As soon as power is supplied to the oven through the motor control circuit, the amperage shoots up to 120 A on one phase and tripped the motor control breaker which is a three pole 40 amp breaker
Sounds like an internal wiring issue with the oven. I would start with checking that your supply voltages are correct A-B, B-C, A-C at the line side of 40 amp breaker in the unit. If they're correct then you'll know that the issue is on the load side of the 40 amp breaker.
 
As soon as power is supplied to the oven through the motor control circuit, the amperage shoots up to 120 A on one phase and tripped the motor control breaker which is a three pole 40 amp breaker
If the transformer stays energized, your problem extremely likly with the oven.
Disconnect the heater elements, see if the 40A breaker holds.

Is it possible the transformer has a corner grounded phase, like B, and the oven has a different one like C?
 
I have an Acme transformer product book from maybe 40 years ago.
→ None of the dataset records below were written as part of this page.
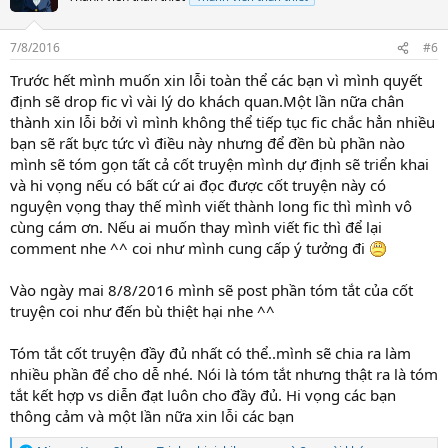
i
o
n
7/8/2016
#6
s
:
Trước hết mình muốn xin lỗi toàn thể các bạn vì mình quyết
định sẽ drop fic vì vài lý do khách quan.Một lần nữa chân
thành xin lỗi bởi vì mình không thể tiếp tục fic chắc hẳn nhiều
bạn sẽ rất bực tức vì điều này nhưng để đền bù phần nào
mình sẽ tóm gọn tất cả cốt truyện mình dự định sẽ triển khai
và hi vọng nếu có bất cứ ai đọc được cốt truyện này có
nguyện vọng thay thế mình viết thành long fic thì mình vô
cùng cám ơn. Nếu ai muốn thay mình viết fic thì để lại
comment nhe ^^ coi như mình cung cấp ý tưởng đi
Vào ngày mai 8/8/2016 mình sẽ post phần tóm tắt của cốt
truyện coi như đến bù thiệt hại nhe ^^
Tóm tắt cốt truyện đầy đủ nhất có thể..mình sẽ chia ra làm
nhiều phần để cho dễ nhé. Nói là tóm tắt nhưng thật ra là tóm
tắt kết hợp vs diễn đạt luôn cho đầy đủ. Hi vọng các bạn
thông cảm và một lần nữa xin lỗi các bạn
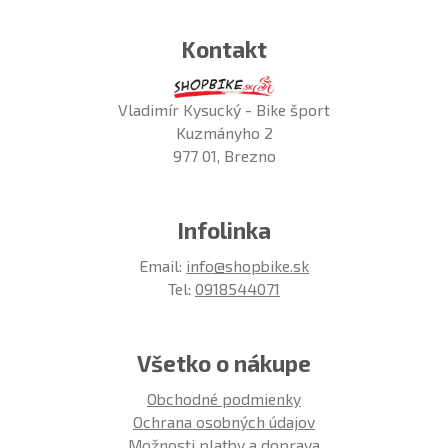
Kontakt
Vladimír Kysucký - Bike šport
Kuzmányho 2
977 01, Brezno
Infolinka
Email:
info@shopbike.sk
Tel:
0918544071
Všetko o nákupe
Obchodné podmienky
Ochrana osobných údajov
Možnosti platby a doprava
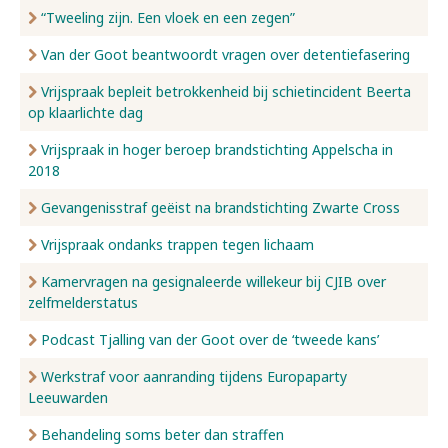
“Tweeling zijn. Een vloek en een zegen”
Van der Goot beantwoordt vragen over detentiefasering
Vrijspraak bepleit betrokkenheid bij schietincident Beerta
op klaarlichte dag
Vrijspraak in hoger beroep brandstichting Appelscha in
2018
Gevangenisstraf geëist na brandstichting Zwarte Cross
Vrijspraak ondanks trappen tegen lichaam
Kamervragen na gesignaleerde willekeur bij CJIB over
zelfmelderstatus
Podcast Tjalling van der Goot over de ‘tweede kans’
Werkstraf voor aanranding tijdens Europaparty
Leeuwarden
Behandeling soms beter dan straffen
Can remember reading that at that time their transformers above maybe 0.5 KVA were acceptable to be used as a step.up or step down transformer. Years ago one of the engineers told the German company that was building us a custom made $10 millon dollar machine that we had 440 volts. We had 480 volts and when line voltage was higher at nights & weekends machine would shut down due to one of the 24 volt DC power supp!y output voltage was too high. They had to spend over $2,000 to air freight a 440 to 480 volt transformer that we used as a step down transformer.